One of the greatest ethical dilemmas for any lawyer arises when he or she comes to know that a client has offered false evidence or is engaged in ongoing illegal or fraudulent acts. Ohio Rule of Professional Conduct 1.6(a) generally prohibits revealing information relating to a lawyer’s representation of a client unless the client gives informed consent or disclosure is impliedly authorized. Although the duty of confidentiality is essential to the client-lawyer relationship, at times it is trumped by a lawyer’s obligation of candor to the tribunal or duty to refrain from assisting an ongoing wrongful act by a client1.

Therefore, in situations in which a client provides false evidence affecting the tribunal or engages in ongoing or future illegal or fraudulent acts, the lawyer is obligated to take reasonable remedial measures. The lawyer should proceed by taking the following steps: 

  • Confidentially attempt to persuade the client to withdraw the false evidence or refrain from the wrongful conduct.

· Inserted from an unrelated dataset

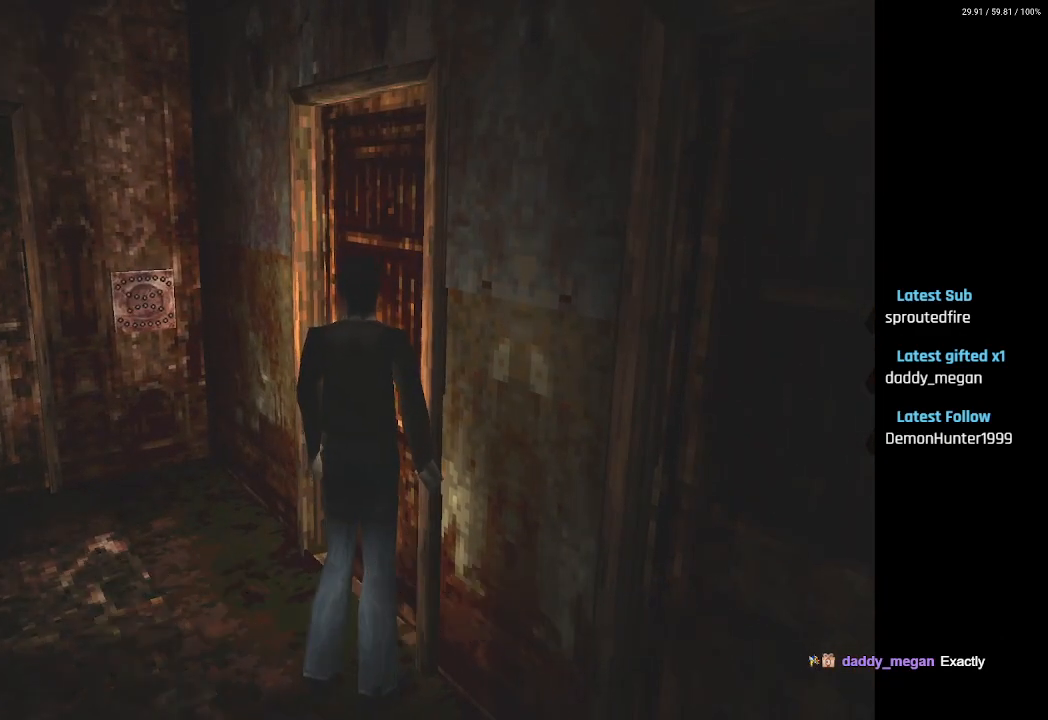
{"buttons": ["L2", "DPAD_RIGHT"], "left_stick": "center", "right_stick": "center", "events": [[17, "CROSS", "up"], [500, "L2", "down"]]}
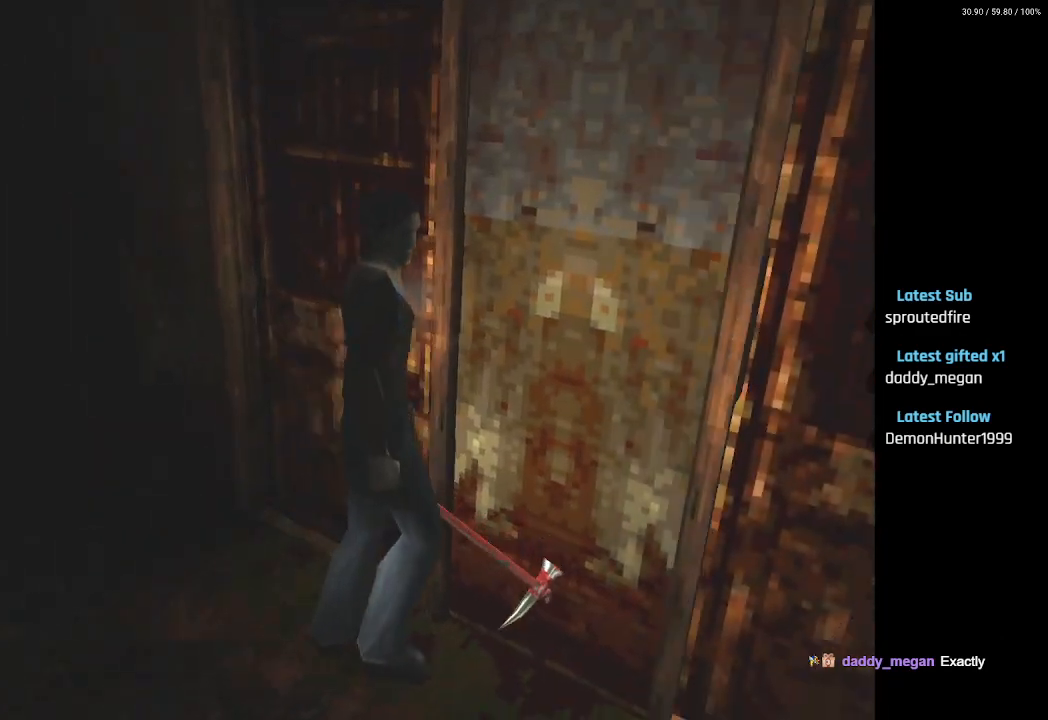
{"buttons": ["L2", "DPAD_RIGHT"], "left_stick": "center", "right_stick": "center", "events": []}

  • During the confidential meeting, advise the client that the attorney has an ethical obligation to disclose the false testimony or to avoid assisting in the wrongful conduct, if the client fails to comply.
  • In the case of false evidence, if the client fails to withdraw it, the lawyer must take further action, including making reasonably necessary disclosure to the tribunal to remedy the situation2.
  • To avoid assisting ongoing illegal or fraudulent client acts, if the lawyer can not persuade the client to refrain from the wrongful conduct, the lawyer often can avoid assisting conduct by seeking withdrawal from representation of the client. If withdrawal is not sufficient to avoid furthering the client misconduct, the lawyer has an obligation to reveal the ongoing wrongful conduct to the extent necessary to avoid assisting the client in the activity3.